# [Exercise aim]
Starting at the line below holding "Rozmiary opony Goodyear" and stopping at the line holding "después desapareció del radar.", print every line exactly, both ends included, and leave the rest out.

++++ Given data

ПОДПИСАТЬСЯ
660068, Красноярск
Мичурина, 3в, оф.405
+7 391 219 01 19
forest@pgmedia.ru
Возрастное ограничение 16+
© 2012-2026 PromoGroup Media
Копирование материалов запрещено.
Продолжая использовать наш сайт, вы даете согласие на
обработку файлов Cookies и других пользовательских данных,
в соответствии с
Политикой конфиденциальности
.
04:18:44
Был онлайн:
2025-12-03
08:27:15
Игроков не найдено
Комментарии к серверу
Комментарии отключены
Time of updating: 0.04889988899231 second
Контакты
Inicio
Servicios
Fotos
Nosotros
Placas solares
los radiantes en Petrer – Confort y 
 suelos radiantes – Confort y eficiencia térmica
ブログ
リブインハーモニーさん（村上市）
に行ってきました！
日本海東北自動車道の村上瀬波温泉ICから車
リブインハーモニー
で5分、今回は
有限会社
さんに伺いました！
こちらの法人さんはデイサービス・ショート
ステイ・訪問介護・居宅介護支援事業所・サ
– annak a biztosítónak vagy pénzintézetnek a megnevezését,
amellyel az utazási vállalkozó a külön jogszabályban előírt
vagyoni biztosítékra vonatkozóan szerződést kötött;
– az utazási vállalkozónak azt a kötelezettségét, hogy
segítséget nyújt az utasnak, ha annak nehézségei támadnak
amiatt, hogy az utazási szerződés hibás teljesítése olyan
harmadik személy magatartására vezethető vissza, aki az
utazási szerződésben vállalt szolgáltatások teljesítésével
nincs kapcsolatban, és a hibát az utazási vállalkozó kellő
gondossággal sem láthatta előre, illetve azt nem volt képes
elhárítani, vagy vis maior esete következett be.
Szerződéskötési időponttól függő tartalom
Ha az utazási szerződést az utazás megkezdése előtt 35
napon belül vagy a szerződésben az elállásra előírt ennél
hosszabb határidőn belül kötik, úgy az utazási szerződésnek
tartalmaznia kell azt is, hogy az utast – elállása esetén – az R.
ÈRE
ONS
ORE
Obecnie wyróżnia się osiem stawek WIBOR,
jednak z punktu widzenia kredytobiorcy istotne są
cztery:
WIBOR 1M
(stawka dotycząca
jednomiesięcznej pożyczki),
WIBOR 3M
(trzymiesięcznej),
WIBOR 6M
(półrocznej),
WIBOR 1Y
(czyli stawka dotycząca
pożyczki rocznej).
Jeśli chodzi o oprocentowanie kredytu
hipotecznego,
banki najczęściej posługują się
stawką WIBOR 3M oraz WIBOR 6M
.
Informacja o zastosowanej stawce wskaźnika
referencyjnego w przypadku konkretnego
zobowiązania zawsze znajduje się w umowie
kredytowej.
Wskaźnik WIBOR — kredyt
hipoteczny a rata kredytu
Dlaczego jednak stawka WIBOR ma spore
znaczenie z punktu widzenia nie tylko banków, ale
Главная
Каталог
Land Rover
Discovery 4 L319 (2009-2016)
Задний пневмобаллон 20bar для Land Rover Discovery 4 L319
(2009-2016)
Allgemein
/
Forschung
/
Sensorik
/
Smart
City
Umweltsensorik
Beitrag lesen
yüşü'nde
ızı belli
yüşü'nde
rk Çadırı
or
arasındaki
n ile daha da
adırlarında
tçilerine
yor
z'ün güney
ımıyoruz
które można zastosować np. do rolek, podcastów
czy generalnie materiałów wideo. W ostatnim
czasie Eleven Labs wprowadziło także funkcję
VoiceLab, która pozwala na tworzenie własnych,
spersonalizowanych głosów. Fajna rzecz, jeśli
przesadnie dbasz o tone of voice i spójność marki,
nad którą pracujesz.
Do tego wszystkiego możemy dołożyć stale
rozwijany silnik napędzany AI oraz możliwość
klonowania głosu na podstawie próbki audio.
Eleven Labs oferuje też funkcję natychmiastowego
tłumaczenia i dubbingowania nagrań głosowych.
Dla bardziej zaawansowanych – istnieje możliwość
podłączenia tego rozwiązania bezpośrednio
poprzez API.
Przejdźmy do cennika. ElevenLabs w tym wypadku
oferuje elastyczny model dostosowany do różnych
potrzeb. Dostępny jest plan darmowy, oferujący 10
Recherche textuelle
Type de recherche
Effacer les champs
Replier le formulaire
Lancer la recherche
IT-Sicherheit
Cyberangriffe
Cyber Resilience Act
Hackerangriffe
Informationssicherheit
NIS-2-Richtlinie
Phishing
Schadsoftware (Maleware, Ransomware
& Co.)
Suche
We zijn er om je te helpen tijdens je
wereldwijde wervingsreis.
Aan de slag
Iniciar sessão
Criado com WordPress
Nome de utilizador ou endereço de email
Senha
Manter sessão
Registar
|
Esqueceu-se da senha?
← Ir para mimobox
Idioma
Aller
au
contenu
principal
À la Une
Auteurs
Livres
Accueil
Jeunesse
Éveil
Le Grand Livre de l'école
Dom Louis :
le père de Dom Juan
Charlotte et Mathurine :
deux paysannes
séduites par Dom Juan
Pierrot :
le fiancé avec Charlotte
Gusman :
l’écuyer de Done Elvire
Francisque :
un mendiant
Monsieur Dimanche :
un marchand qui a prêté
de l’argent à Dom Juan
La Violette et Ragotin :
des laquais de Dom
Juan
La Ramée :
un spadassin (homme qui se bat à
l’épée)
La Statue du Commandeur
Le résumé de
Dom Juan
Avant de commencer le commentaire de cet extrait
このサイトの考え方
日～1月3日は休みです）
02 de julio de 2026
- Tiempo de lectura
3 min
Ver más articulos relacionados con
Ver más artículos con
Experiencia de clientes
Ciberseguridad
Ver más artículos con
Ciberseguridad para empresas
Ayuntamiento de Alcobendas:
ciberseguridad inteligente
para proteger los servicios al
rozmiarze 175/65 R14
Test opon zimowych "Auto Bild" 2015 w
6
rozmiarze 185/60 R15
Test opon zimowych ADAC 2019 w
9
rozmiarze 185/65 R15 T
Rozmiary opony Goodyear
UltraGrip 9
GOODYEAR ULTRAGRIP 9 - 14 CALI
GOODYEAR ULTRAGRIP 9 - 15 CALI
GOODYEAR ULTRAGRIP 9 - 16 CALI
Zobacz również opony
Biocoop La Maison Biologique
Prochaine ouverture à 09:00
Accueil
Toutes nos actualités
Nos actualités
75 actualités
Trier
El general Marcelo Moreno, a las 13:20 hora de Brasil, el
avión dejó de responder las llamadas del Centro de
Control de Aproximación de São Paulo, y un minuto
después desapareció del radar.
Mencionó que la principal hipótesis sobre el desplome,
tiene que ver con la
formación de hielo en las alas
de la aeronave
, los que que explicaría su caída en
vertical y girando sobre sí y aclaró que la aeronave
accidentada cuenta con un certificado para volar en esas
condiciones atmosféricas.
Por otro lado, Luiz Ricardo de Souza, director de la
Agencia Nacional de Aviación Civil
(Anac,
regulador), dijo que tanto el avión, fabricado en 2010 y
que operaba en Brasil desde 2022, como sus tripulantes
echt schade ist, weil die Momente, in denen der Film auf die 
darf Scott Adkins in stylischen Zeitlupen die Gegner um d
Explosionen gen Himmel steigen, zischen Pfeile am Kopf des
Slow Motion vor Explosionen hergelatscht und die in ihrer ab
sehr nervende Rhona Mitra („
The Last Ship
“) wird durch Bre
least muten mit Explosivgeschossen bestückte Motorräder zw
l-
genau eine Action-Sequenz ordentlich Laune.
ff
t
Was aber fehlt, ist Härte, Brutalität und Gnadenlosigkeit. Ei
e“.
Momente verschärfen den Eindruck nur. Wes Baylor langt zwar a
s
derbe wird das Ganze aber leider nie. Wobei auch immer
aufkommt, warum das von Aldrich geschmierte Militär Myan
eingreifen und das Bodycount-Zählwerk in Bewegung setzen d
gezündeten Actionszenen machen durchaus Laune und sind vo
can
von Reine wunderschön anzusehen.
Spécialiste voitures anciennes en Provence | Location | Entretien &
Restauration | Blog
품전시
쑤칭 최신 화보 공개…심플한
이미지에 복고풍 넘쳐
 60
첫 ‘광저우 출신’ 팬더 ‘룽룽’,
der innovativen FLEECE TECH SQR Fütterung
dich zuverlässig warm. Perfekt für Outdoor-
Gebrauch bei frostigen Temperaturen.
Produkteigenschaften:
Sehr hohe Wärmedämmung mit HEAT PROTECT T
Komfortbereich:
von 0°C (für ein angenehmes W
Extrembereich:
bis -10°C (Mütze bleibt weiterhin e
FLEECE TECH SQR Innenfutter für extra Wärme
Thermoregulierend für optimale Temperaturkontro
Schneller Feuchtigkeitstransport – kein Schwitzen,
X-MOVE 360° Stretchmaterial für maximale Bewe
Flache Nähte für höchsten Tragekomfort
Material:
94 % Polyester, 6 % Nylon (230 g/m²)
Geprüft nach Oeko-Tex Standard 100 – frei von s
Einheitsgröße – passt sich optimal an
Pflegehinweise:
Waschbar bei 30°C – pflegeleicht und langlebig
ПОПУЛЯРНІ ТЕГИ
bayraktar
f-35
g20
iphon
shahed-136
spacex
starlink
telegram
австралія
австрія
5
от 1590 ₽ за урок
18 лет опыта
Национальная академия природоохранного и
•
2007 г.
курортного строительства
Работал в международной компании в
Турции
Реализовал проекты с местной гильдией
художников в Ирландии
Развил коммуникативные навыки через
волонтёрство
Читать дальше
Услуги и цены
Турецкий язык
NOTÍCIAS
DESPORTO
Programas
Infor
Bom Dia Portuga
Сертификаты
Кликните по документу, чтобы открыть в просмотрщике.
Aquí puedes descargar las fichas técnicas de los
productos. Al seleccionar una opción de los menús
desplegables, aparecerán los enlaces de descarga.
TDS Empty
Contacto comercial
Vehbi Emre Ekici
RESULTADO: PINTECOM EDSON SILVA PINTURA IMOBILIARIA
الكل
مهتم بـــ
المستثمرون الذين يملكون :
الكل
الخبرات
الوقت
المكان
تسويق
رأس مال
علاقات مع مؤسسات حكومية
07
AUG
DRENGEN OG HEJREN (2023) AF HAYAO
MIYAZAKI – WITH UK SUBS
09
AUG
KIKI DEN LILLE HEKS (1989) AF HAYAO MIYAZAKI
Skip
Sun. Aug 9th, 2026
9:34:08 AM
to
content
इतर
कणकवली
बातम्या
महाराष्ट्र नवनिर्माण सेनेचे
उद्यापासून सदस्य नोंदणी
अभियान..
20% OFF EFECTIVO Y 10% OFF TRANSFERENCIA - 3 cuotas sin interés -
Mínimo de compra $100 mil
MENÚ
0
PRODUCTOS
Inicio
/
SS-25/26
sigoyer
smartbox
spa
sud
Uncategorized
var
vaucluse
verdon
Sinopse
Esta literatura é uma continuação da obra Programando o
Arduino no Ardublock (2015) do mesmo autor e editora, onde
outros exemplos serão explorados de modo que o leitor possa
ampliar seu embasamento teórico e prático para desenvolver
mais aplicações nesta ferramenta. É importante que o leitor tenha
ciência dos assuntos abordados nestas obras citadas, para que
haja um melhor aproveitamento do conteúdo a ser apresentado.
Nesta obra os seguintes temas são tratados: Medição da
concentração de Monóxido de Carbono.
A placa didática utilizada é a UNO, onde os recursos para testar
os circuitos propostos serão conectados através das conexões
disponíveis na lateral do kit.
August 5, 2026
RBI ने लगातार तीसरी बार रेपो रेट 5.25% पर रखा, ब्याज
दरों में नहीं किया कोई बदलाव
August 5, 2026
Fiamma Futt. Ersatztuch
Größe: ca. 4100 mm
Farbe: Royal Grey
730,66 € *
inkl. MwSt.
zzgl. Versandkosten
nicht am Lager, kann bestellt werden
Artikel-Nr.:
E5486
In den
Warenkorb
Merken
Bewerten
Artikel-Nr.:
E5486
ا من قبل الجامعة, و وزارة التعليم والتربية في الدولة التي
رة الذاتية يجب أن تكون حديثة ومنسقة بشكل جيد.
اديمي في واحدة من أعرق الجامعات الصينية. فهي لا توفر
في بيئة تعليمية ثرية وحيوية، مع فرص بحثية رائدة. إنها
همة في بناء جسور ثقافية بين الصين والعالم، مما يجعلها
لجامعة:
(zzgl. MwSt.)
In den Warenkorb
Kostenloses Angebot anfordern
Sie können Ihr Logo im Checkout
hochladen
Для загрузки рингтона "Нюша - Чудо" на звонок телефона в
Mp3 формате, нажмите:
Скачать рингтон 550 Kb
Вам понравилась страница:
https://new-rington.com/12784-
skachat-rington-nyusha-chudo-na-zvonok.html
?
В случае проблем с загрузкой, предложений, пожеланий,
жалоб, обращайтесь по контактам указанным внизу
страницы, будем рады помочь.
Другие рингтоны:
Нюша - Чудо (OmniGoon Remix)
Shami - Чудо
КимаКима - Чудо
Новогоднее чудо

++++++++

# [Task output]
Rozmiary opony Goodyear
UltraGrip 9
GOODYEAR ULTRAGRIP 9 - 14 CALI
GOODYEAR ULTRAGRIP 9 - 15 CALI
GOODYEAR ULTRAGRIP 9 - 16 CALI
Zobacz również opony
Biocoop La Maison Biologique
Prochaine ouverture à 09:00
Accueil
Toutes nos actualités
Nos actualités
75 actualités
Trier
El general Marcelo Moreno, a las 13:20 hora de Brasil, el
avión dejó de responder las llamadas del Centro de
Control de Aproximación de São Paulo, y un minuto
después desapareció del radar.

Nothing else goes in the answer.